[Uma sequência de registros]

----------------

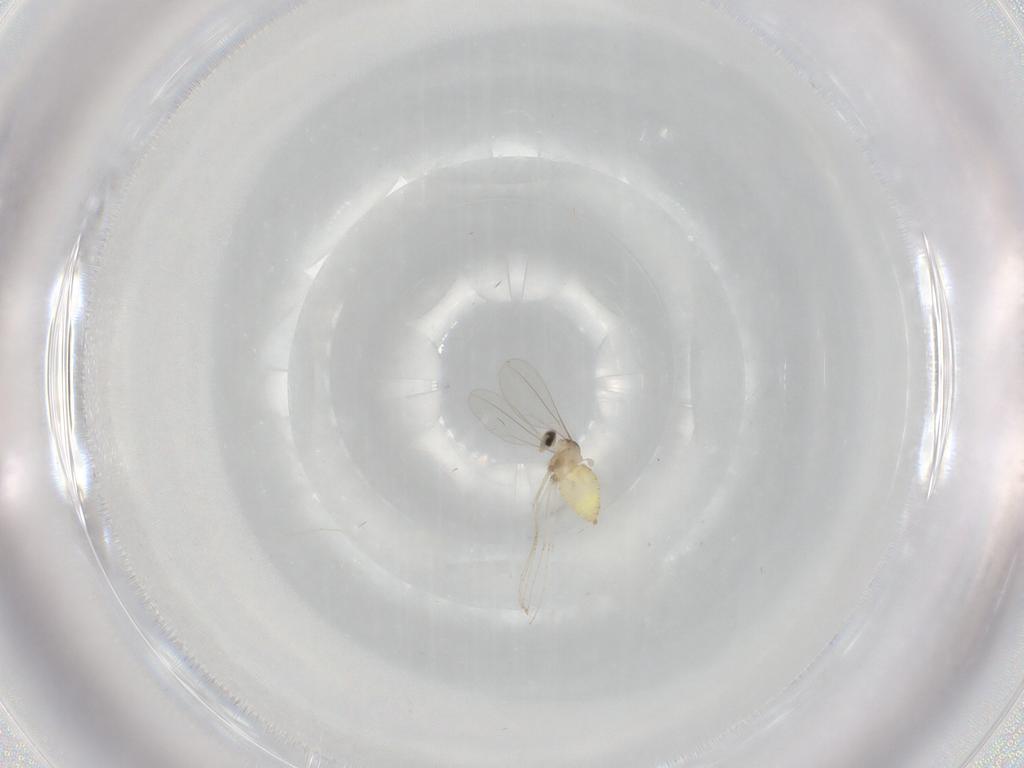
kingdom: Animalia
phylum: Arthropoda
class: Insecta
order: Diptera
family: Cecidomyiidae
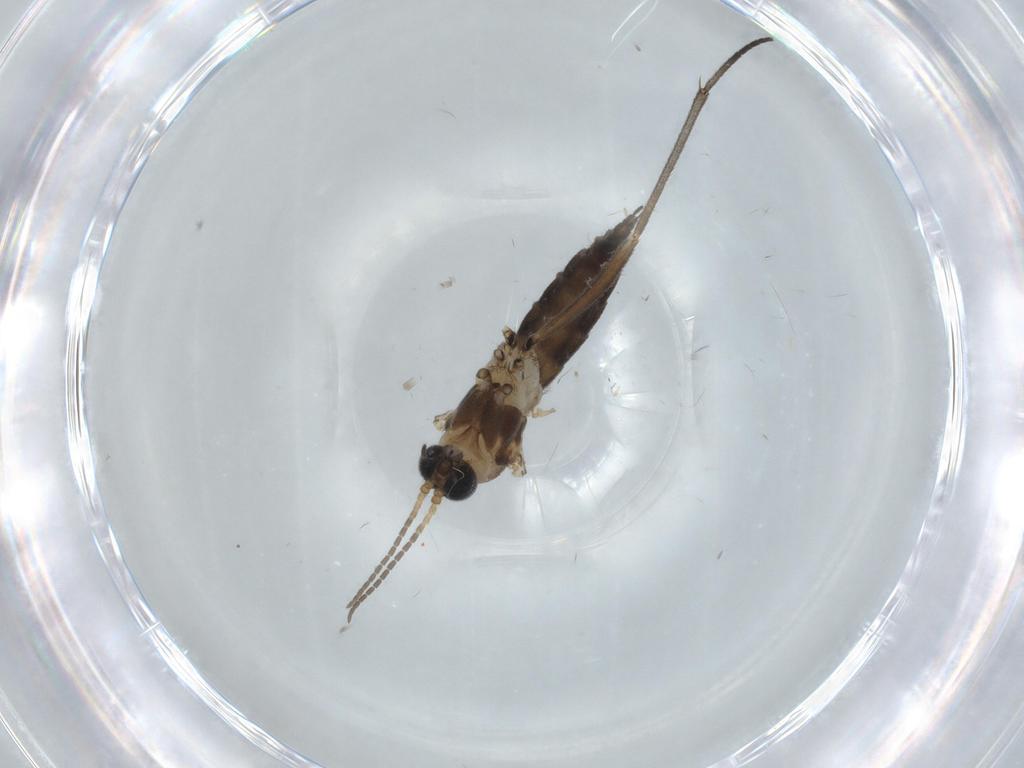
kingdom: Animalia
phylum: Arthropoda
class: Insecta
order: Diptera
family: Sciaridae
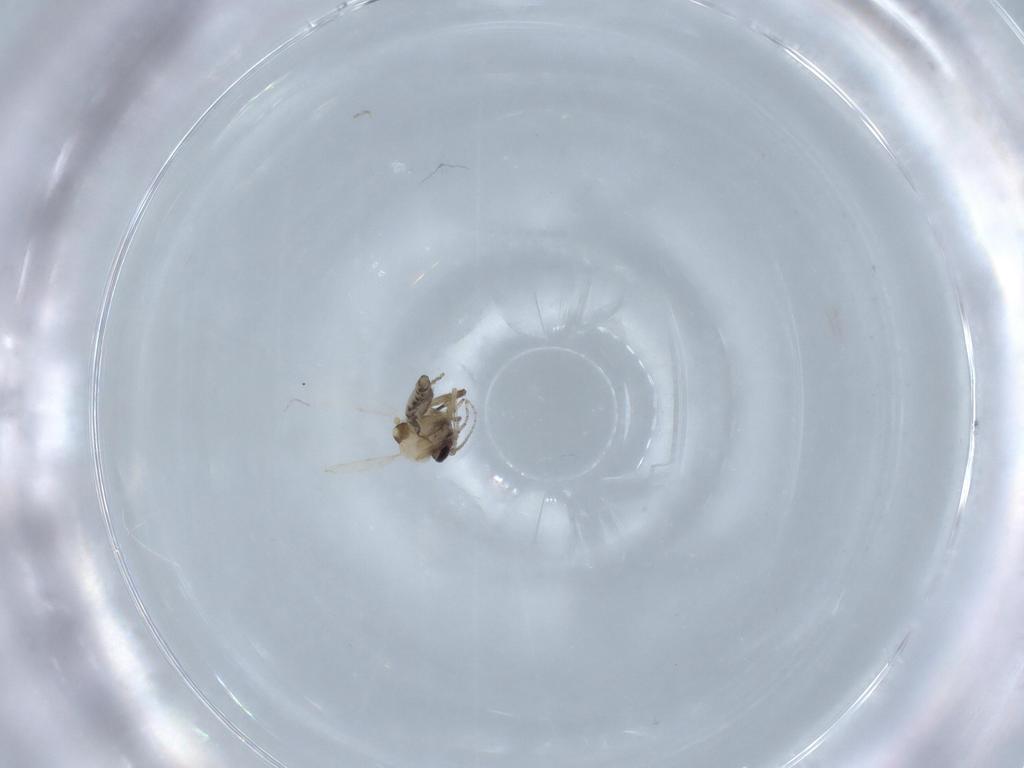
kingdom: Animalia
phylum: Arthropoda
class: Insecta
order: Diptera
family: Chironomidae
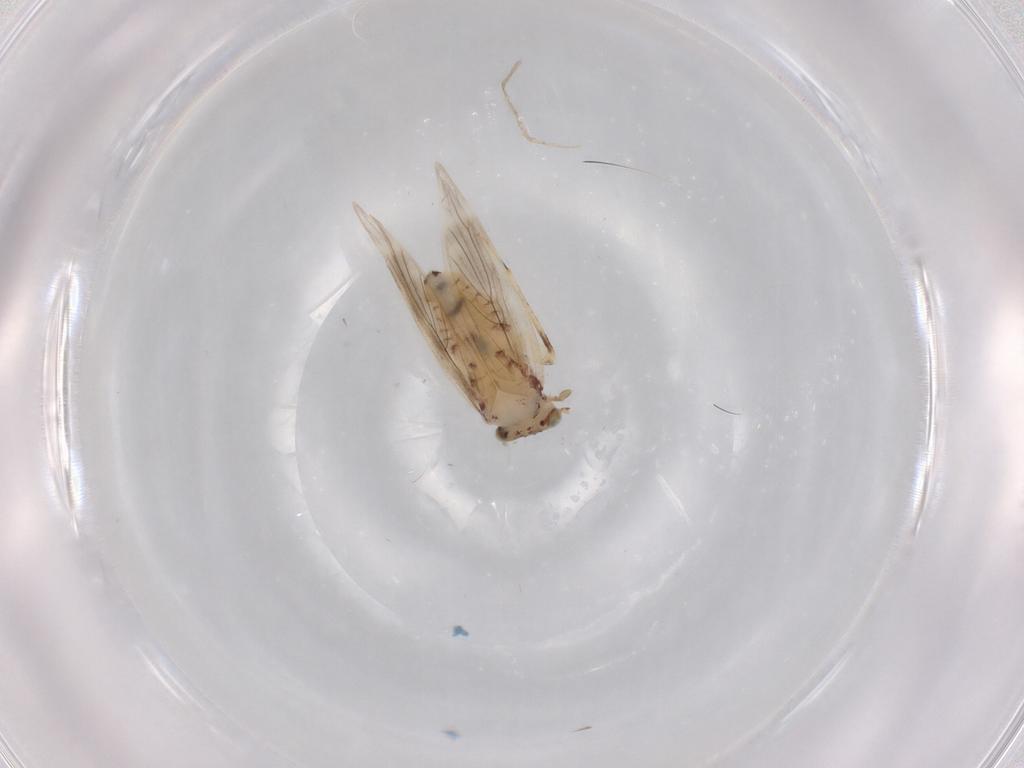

----------------

Reproduza todas as linhas acima sem alterar nada, mas deixe as imagens de fora da resposta.

## Resposta abaixo
kingdom: Animalia
phylum: Arthropoda
class: Insecta
order: Diptera
family: Cecidomyiidae
kingdom: Animalia
phylum: Arthropoda
class: Insecta
order: Diptera
family: Sciaridae
kingdom: Animalia
phylum: Arthropoda
class: Insecta
order: Diptera
family: Chironomidae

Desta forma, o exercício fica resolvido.